"It was an honor to meet a daughter of Mirra's. We had our differences, your mother and I, and I have heard wretched rumors about her over the years. But her heart was true. Of that, I am certain. In honor of our friendship, I give you and your brother two days to leave the city. Captain Eleiba will oversee your preparations and your departure. Musa"--the king shakes his head--"do not return here again."

  The king reaches a hand out to the captain of his city guard. She clasps it immediately, steadying him as he stands. "See that Laia of Serra and her brother find their way to the docks, Captain. I have a kingdom to run."

  XXXIII: The Blood Shrike

  I cannot celebrate the fact that I have saved Livia and thus thwarted the Commandant. Marcus knows now what I can do, and though he said little after discovering me, it is only a matter of time before he uses the knowledge against me.

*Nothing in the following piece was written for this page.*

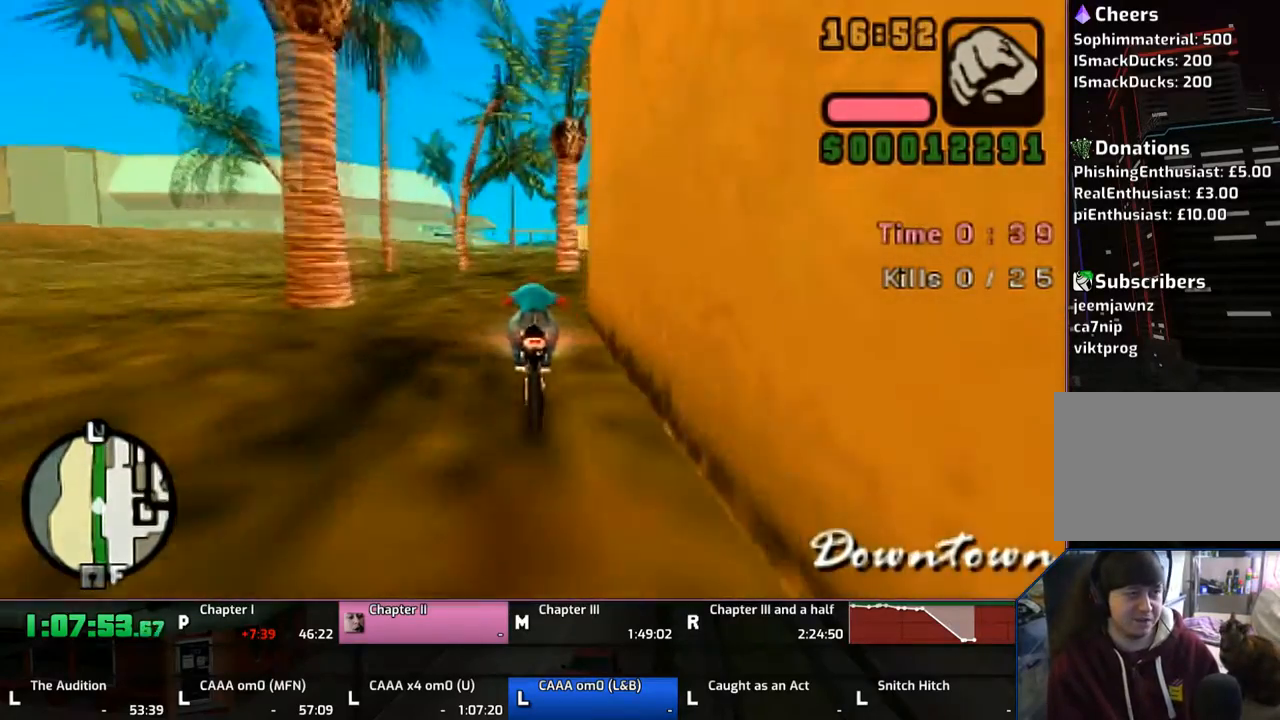
{"buttons": ["CROSS"], "left_stick": "up", "right_stick": "center", "events": [[33, "left_stick", "center"], [100, "left_stick", "up"], [167, "left_stick", "center"], [317, "left_stick", "up"]]}
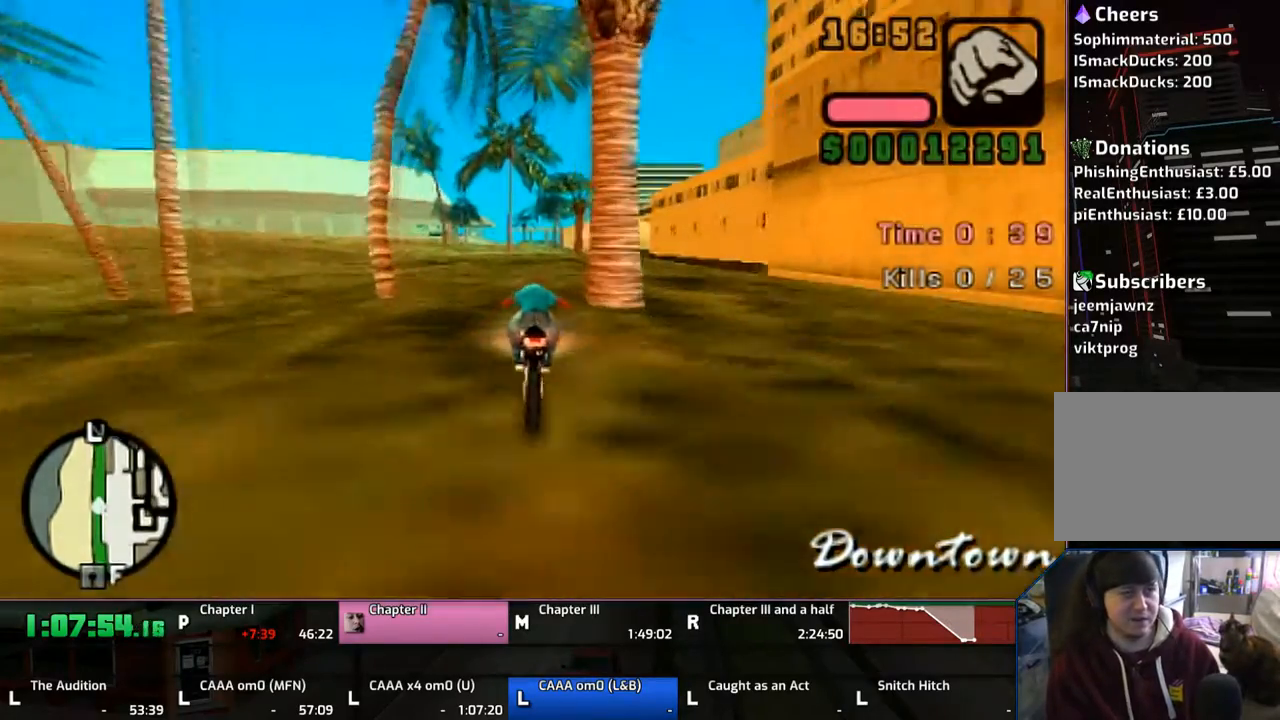
{"buttons": ["CROSS"], "left_stick": "center", "right_stick": "center", "events": [[83, "left_stick", "center"], [167, "left_stick", "up"], [300, "left_stick", "center"], [367, "left_stick", "up"], [467, "left_stick", "center"]]}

  But worse than that is the fact that within days of arriving in Antium, I learn that Keris has managed to procure her freedom.

  "The Illustrian Paters discovered a bleeding loophole." Marcus paces in his private study, boots crunching against the shattered remnants of a table he destroyed in a fit of rage. "It doesn't allow the head of an Illustrian Gens to be imprisoned for longer than a week without the approval of two-thirds of the other Illustrian Gens."

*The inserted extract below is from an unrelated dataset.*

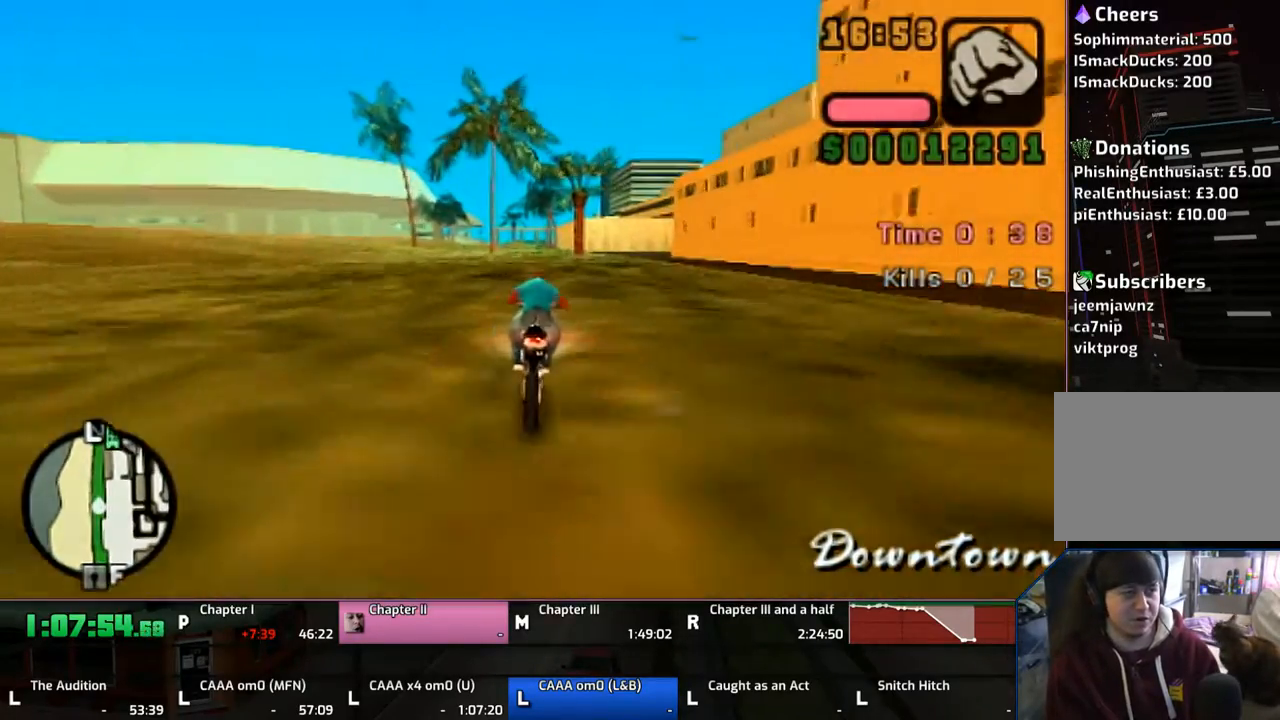
{"buttons": ["CROSS"], "left_stick": "up", "right_stick": "center", "events": [[83, "left_stick", "up"], [167, "left_stick", "center"], [267, "left_stick", "up"]]}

  "But she's not Mater of Gens Veturia."

  "She was when you threw her in jail," Marcus says. "Apparently, that's what matters."

  "She let thousands die in Navium."

  "Skies, you are stupid," Marcus groans. "Navium is a thousand leagues away. The Illustrians and Mercators there can do nothing to help us. They couldn't even keep her locked up. Her allies in Antium are already spreading some ridiculous story about how she wasn't to blame in Navium. Would that I could lop all their heads off." He cocks his head, muttering, "Cut off one, and a dozen more appear in their place--I know, I know--"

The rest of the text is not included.